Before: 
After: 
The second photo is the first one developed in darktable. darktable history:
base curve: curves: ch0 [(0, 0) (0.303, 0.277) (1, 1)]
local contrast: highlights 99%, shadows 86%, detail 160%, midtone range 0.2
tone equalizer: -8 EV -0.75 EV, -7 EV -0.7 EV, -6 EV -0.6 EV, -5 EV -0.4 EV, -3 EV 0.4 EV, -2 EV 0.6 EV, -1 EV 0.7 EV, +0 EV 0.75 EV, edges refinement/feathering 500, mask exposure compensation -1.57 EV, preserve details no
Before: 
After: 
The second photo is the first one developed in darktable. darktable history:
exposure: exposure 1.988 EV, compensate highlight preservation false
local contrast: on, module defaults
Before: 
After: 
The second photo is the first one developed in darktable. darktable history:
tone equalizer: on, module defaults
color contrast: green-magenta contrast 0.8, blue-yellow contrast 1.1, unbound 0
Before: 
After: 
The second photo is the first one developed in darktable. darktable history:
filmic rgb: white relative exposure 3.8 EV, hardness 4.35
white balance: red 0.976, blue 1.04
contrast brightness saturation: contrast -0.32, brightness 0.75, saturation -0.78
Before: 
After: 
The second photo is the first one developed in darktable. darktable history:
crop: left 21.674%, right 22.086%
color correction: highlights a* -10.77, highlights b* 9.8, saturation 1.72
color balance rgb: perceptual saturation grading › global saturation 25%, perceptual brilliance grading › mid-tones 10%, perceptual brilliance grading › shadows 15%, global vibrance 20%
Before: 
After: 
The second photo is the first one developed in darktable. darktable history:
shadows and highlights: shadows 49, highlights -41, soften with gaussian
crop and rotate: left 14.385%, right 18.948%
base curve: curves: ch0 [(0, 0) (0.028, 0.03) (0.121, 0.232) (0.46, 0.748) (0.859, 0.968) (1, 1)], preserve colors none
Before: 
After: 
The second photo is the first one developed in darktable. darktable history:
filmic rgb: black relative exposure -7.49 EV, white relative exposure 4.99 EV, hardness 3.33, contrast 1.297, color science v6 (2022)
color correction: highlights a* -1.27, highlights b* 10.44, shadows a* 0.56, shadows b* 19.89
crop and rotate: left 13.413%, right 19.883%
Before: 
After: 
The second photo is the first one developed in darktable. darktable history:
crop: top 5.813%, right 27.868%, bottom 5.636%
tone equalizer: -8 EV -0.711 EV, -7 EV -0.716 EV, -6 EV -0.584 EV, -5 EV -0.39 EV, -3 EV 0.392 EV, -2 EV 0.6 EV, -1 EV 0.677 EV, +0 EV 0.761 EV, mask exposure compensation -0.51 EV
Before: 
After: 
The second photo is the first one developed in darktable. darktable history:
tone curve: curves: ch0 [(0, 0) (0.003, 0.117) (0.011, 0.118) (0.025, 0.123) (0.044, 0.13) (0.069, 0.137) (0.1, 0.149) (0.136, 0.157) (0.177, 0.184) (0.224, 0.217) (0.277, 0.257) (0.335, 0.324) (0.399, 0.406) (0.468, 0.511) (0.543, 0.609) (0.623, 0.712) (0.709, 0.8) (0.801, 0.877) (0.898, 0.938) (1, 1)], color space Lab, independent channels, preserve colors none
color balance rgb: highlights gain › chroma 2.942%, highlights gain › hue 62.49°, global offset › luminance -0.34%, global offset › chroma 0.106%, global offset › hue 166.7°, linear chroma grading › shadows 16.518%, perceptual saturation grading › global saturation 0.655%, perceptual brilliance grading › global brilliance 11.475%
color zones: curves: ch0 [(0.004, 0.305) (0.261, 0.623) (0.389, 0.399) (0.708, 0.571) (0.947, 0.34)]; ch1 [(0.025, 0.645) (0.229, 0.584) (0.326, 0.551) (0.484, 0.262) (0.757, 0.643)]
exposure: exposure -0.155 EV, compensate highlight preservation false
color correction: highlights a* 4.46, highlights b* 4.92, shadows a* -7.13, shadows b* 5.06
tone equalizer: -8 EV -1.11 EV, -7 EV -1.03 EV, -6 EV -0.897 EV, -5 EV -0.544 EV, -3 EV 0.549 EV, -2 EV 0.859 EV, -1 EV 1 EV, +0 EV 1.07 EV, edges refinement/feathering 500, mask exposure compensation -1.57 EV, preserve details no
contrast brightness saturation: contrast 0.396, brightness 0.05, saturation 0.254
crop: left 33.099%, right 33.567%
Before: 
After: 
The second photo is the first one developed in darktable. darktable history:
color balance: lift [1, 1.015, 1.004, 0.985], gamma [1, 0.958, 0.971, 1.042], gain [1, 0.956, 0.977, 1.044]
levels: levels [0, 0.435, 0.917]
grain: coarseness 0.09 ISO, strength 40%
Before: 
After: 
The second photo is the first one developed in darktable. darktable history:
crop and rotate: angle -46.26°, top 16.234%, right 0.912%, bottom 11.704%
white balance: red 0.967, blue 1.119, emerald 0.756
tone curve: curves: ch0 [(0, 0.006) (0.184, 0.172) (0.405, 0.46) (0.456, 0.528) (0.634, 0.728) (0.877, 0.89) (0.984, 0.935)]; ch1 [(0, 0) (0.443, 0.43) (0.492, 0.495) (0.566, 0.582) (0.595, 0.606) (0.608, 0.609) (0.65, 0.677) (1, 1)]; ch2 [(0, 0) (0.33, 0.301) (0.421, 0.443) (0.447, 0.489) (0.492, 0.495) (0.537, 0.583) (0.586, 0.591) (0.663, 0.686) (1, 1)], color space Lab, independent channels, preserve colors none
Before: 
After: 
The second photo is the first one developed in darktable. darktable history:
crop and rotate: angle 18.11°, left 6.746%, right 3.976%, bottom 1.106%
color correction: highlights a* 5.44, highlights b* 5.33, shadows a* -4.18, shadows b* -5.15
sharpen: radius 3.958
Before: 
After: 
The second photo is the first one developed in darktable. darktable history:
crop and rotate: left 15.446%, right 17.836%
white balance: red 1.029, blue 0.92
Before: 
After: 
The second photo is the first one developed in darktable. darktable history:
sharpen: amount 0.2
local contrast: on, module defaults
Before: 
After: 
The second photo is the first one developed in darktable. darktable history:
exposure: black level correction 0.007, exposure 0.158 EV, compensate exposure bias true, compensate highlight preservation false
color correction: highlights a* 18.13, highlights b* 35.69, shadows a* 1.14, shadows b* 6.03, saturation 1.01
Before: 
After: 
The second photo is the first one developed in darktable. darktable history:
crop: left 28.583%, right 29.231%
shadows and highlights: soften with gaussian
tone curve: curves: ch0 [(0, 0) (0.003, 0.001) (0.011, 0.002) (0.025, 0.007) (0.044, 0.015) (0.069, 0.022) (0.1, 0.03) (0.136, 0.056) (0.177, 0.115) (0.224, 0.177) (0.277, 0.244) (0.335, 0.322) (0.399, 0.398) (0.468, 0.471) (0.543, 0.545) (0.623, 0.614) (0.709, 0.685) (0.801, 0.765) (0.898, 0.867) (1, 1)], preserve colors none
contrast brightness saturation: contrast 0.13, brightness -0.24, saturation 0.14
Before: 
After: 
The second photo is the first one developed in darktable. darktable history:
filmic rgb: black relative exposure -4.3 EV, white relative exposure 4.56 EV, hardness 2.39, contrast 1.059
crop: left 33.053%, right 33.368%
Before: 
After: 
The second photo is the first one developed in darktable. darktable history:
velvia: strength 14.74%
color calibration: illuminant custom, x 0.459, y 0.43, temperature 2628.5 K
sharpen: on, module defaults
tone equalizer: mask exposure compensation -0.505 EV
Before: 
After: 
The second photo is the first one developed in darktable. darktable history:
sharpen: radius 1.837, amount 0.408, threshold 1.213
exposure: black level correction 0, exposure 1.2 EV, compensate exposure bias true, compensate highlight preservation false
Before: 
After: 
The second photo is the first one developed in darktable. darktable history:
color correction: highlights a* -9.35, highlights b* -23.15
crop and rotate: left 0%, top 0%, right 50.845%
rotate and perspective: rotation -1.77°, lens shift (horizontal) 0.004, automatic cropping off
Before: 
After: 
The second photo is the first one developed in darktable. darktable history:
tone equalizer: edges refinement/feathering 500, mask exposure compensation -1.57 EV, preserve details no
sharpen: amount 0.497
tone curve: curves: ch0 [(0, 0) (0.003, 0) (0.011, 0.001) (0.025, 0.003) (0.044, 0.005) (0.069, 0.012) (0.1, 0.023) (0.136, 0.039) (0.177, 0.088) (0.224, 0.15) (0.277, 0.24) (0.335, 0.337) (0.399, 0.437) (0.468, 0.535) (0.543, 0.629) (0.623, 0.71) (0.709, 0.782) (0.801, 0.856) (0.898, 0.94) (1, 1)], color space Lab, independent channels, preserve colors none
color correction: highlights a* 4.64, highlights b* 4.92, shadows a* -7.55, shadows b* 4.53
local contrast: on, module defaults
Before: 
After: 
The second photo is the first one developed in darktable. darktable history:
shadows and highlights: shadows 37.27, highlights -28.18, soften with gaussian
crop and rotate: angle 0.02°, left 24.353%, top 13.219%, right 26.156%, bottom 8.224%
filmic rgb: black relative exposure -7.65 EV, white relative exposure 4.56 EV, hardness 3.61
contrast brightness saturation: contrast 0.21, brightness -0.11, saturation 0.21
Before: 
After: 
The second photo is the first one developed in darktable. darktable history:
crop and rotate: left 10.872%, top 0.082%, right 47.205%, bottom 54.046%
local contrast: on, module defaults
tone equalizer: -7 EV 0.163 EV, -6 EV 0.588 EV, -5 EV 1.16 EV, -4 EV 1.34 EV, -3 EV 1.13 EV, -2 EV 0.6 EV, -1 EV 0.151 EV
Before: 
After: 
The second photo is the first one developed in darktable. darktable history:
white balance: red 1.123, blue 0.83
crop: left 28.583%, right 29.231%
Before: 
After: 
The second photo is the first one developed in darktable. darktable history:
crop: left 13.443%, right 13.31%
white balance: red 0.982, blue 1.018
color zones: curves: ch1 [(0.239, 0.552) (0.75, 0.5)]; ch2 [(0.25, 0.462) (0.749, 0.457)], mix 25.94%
........
AIM
Render the data as a Markdown table with the columns Number and Record line, one row per line and blank lines left out, covering everything from the start of the data down through the line containing "color contrast: green-magenta".

ANSWER TO THE PROBLEM
| Number | Record line |
|---|---|
| 1 | Before:  |
| 2 | After:  |
| 3 | The second photo is the first one developed in darktable. darktable history: |
| 4 | base curve: curves: ch0 [(0, 0) (0.303, 0.277) (1, 1)] |
| 5 | local contrast: highlights 99%, shadows 86%, detail 160%, midtone range 0.2 |
| 6 | tone equalizer: -8 EV -0.75 EV, -7 EV -0.7 EV, -6 EV -0.6 EV, -5 EV -0.4 EV, -3 EV 0.4 EV, -2 EV 0.6 EV, -1 EV 0.7 EV, +0 EV 0.75 EV, edges refinement/feathering 500, mask exposure compensation -1.57 EV, preserve details no |
| 7 | Before:  |
| 8 | After:  |
| 9 | The second photo is the first one developed in darktable. darktable history: |
| 10 | exposure: exposure 1.988 EV, compensate highlight preservation false |
| 11 | local contrast: on, module defaults |
| 12 | Before:  |
| 13 | After:  |
| 14 | The second photo is the first one developed in darktable. darktable history: |
| 15 | tone equalizer: on, module defaults |
| 16 | color contrast: green-magenta contrast 0.8, blue-yellow contrast 1.1, unbound 0 |